I am interested primarily in physics, and I am generally self-taught in mathematics. However, this implies an inaptitude for rigorous proof. While I am confident that I can grasp the concepts and results well enough, I loath the idea of sitting through just one book on a particular subject, and study it cover to cover. - I do not want to inherit the author's idiosyncrasies, is what I'm saying.
Had I lived in other times, I would not have had a choice, but given the information torrent of our time, I want to shape my education on a mathematical subject through exploration of different means. That being said, having a textbook as a primary exercise and linearity provider (what concept proceeds the other), and multiple others (including the internet in general) to shape my knowledge of the subject, and study results from the definitions I have learned.
There have been many times where I could not see the solution to a simple, nevertheless, problem mainly because I relied on one and only textbook, which did not mention a certain lemma, or some other helpful intuitive result.
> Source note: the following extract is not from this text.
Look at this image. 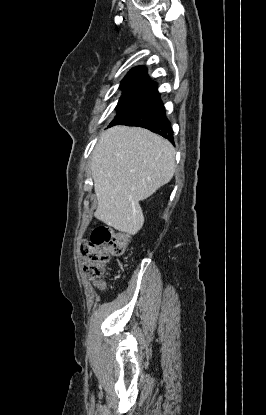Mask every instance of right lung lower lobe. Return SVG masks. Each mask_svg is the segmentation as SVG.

I wish to abolish that through a more unorthodox approach to learning.
What would your advice be?
There is no law stating that once you start reading a math book you have to read it cover to cover. Read the parts that interest you.
If I understand what you hope to do you will not inherit some author's idiosyncrasies you will create your own. Perhaps this will be a good thing. In any event, if you get stuck because you don't know some lemma you could post a questions something like: I am trying to prove X. This is how far I have gotten. Is there a lemma or technique that would help me finish proving X?